Abrindo o capítulo de Paris

O Fouquet's não era, de todo, o meu restaurante favorito em Paris, podendo escolher, prefiro o Café de la Paix ou o Chez Julien, isto para não citar aqui o incitável Au Pied de Cochon, essa casa de desgraça que jamais admitirei ser um dos meus altares da cozinha quando tenho que fazer em Paris, mas caramba, quando os Coletes resolvem destruir um dos mais bonitos restaurantes da segunda cidade mais bonita do mundo, como poderemos continuar a apoiar a sua causa, seja lá ela qual for?

16 março 2019

Fechando o capítulo da Índia

Muitos dias depois de regressar, eu que sempre soube que as coisas são como são, desconfio das memórias e questiono se foi como as recordo que as coisas se terão realmente passado, Forster escrevia que "nada na Índia é identificável, e o simples facto de querer identificar alguma coisa provoca o seu desaparecimento ou a sua transformação em algo diferente", é precisamente assim, talvez o colchão do ashram não fosse tão duro, talvez o perfume do incenso na cerimónia do Aarti não fosse assim tão intenso, talvez a estremecimento ao tocar as águas do Ganges não fosse assim tão forte, talvez o deslumbre de caminhar nos Himalaias não fosse assim tão mágico, talvez o frio em Leh não fosse assim tanto, talvez a comida não fosse assim tão picante, talvez as pessoas no comboio não fossem assim tantas, talvez.

14 março 2019

Depois da Índia

Depois da Índia quis tomar café, sei de um lugar onde o processo é perfeito, os grãos foram cuidadosamente escolhidos por mãos sábias, a torra foi feita com a tranquilidade dos que sabem esperar, a água tem a mineralização perfeita e a pressão da máquina foi regulada por quem sabe do assunto.

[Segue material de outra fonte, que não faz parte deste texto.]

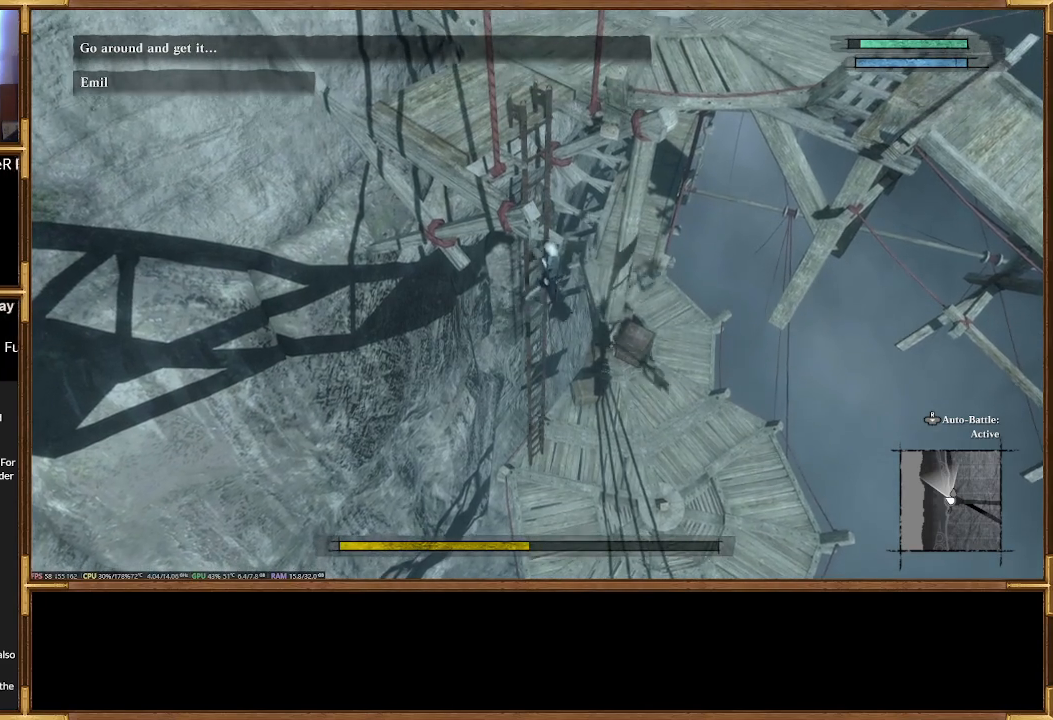
{"buttons": ["R2"], "events": []}
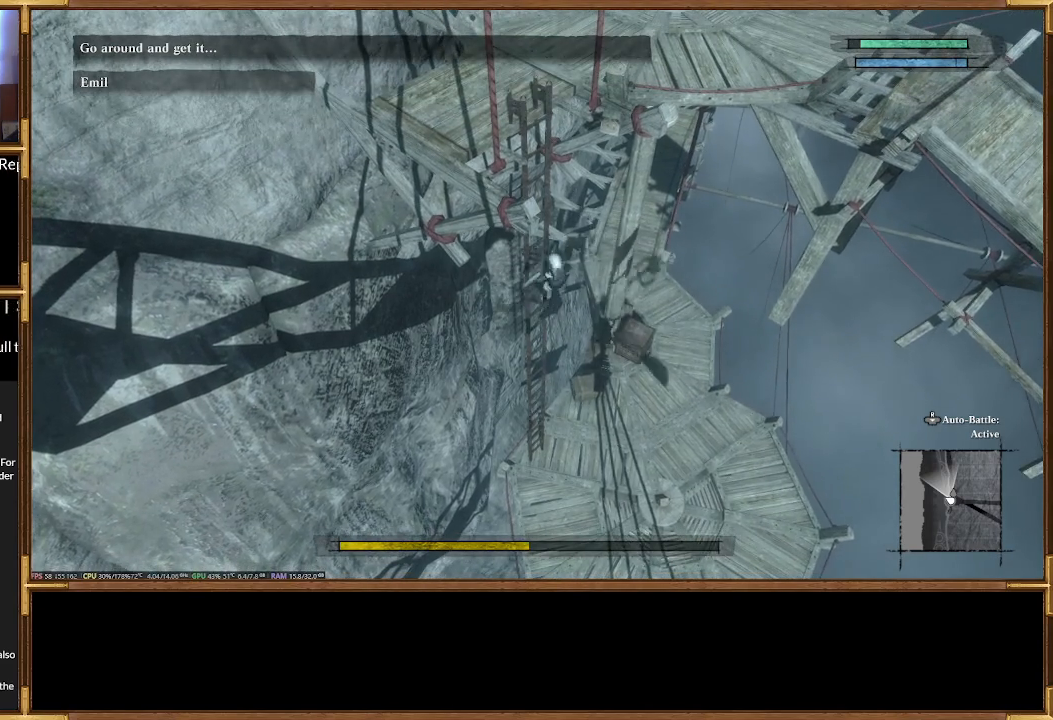
{"buttons": ["R2"], "events": []}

A chávena era das que não tira perfeição ao momento e o silêncio do homem que tira o café estava alinhado com o momento sagrado que é aquele em que as primeiras gotas começam a cair, primeiro um pequeno fio da poção mágica, libertando os primeiros odores, depois uma porção mais generosa que só se interrompe com o último toque de arte, quando o homem que comanda a máquina interrompe o fluxo, de forma a que a chávena contenha a quantidade exacta, nem uma gota a mais nem a uma gota a menos. Finalmente o homem da máquina estende-me a chávena, uma espécie de ritual sagrado, ambos respeitamos a solenidade do momento, o homem sabendo que me entrega uma preciosidade, eu em silêncio, agradecendo com um ligeiro aceno, finalmente o momento de aspirar o aroma, em atenção plena, antes de chegar a chávena aos lábios, sentindo o aveludado da espuma cimeira, a temperatura certa, só eu e o meu café, reencontrados depois de um mês de espera, um momento de prazer absoluto e magnífico, tudo isto por sessenta e cinco cêntimos de euro.